Friday, February 12, 2010

Higher Sales Tax Proposal is Bad Magic

By Amy Blouin

Wouldn’t it be nice if Missouri could magically find the money needed to pay for services people need and to make the sort of investments that help build a prosperous future?

That’s pretty much what some state lawmakers are proposing. Wave a magic wand and — poof! — the state income tax disappears. Wave it again and — poof! — corporate taxes disappear. How would reducing revenues get us the money we need? Watch carefully as supporters of this plan pull a rabbit out of their hat. But wait, that’s not a rabbit — it’s a sales tax like none ever before seen in Missouri or any other state.

Measures have been introduced in the state House and Senate that would essentially take this approach to paying for Missouri’s needs. And like all magic tricks, they involve sleights of hand that, when closely observed, reveal that things are not as they seem.

Eliminating individual and corporate income taxes and replacing them with a greatly expanded sales tax would in fact be a bad deal for the vast majority of Missouri families, while also threatening the state’s ability to meet future needs.

First, let’s consider how much money we’re talking about. The taxes that supporters of this plan would eliminate took in almost $9.4 billion in 2008. To make up all of that through only a sales tax would mean taxing far more purchases than is the case today; in fact, far more than any other state taxes. According to the language of the proposals, we could see a new sales tax on nursing-home care, doctor’s office visits, child day-care services, purchases of new homes, funerals, food and prescription drugs, legal counseling and financial services, private K-12 school tuition and much more.

Not only that, but the sales tax rate itself would have to go up dramatically in order to offset the money lost from ditching other taxes. That means what we pay in sales tax on items already taxed would have to be increased as well. Recent estimates show that to fully replace lost revenue, the

new sales tax rate would need to be approximately 11 percent -- not the 5.11 percent rate stated in the legislation.

It is clear who would bear the brunt of that increased tax rate. Because they don’t have as much money to stash away in savings, middle-income Missourians (including most seniors) spend a higher portion of their incomes on buying products and services than do the wealthiest people. Folks in the middle would get the biggest tax increases as a result of the income tax being eliminated.

And that’s just the impact today. As families know, needs and costs tend to rise. So how would this system pay for necessities like education, highway repair and job training in the future? The proposals rely on the Missouri Legislature to further raise the sales tax rate after the first year if the proposed rate proves insufficient. So there is no telling how high the sales tax rate would have to go, with the alternative being massive cuts in services people need.

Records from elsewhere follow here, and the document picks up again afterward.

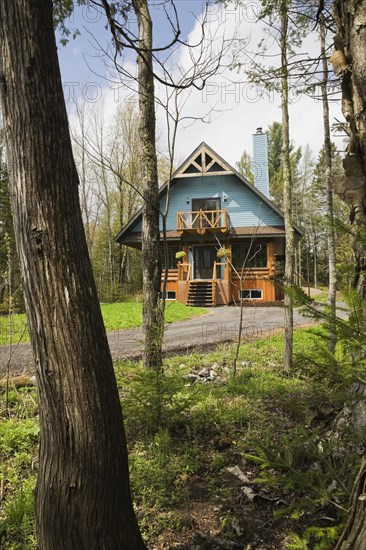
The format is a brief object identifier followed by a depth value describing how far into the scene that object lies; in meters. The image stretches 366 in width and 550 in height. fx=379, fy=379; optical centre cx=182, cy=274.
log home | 20.64
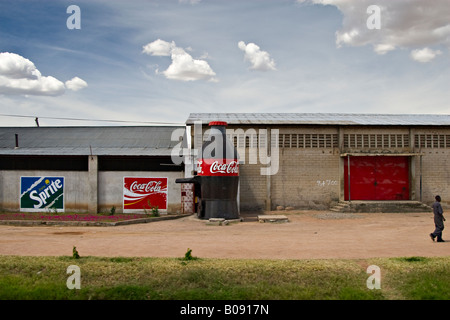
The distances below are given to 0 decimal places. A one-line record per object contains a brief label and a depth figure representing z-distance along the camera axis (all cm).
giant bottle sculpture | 1934
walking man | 1305
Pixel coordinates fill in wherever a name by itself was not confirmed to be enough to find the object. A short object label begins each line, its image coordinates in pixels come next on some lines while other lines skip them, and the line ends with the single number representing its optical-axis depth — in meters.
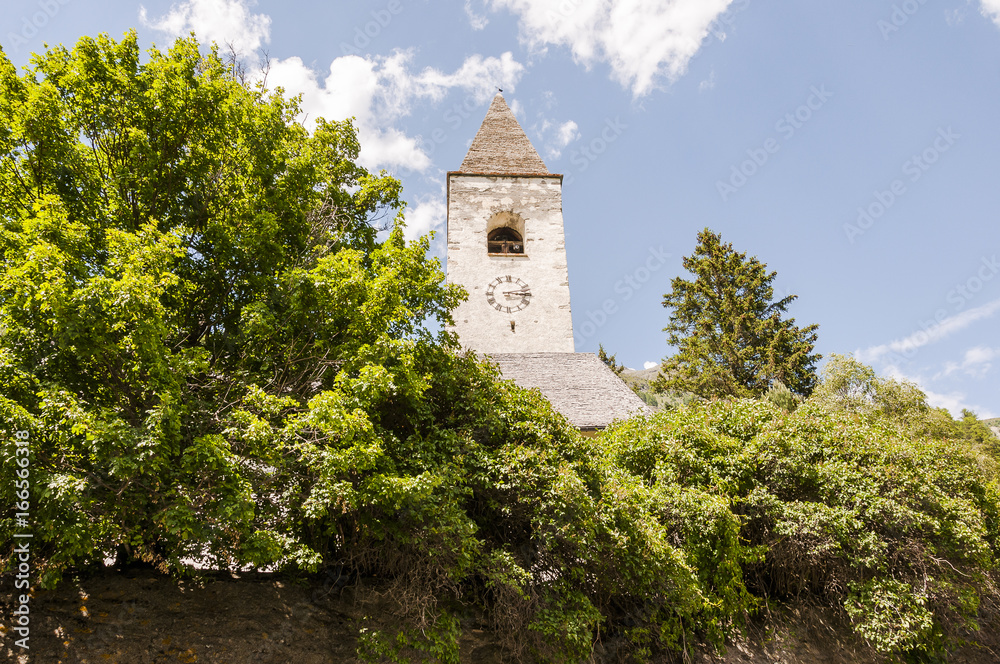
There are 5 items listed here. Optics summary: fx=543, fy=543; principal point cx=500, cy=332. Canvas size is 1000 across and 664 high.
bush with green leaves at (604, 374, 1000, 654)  8.29
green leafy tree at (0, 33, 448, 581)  5.02
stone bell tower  18.38
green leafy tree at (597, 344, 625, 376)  36.22
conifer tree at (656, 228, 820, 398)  26.86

No other state taxes services as broadly as would Missouri under these measures, which, among other things, raises the issue of how competitive Missouri would be with its neighbors. There are a few states with no income tax, but they collect significantly more revenue from tourism or oil severance fees than Missouri. None has in place a system like the one being proposed for Missouri. There simply is no comparison we can use to assess this proposal.

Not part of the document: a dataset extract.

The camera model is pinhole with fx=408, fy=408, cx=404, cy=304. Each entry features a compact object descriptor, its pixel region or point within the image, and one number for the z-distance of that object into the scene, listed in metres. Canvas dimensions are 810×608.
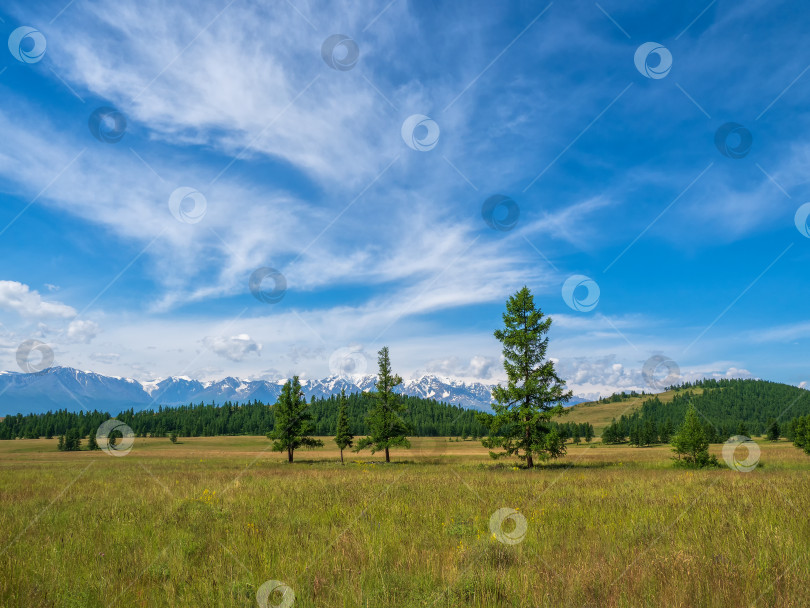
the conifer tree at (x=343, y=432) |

What is known, though, is that putting all of our eggs in the sales-tax basket would be a risky strategy, especially in tough economic times like these. No tax structure is perfect during a recession, but a diversified approach — sales and income taxes; taxes on businesses and individuals — has proved through the years to be the strongest.

In the end, there is no magic to building a prosperous state. We would do well to resist temptations of easy answers.
Amy Blouin is executive director of the Missouri Budget Project.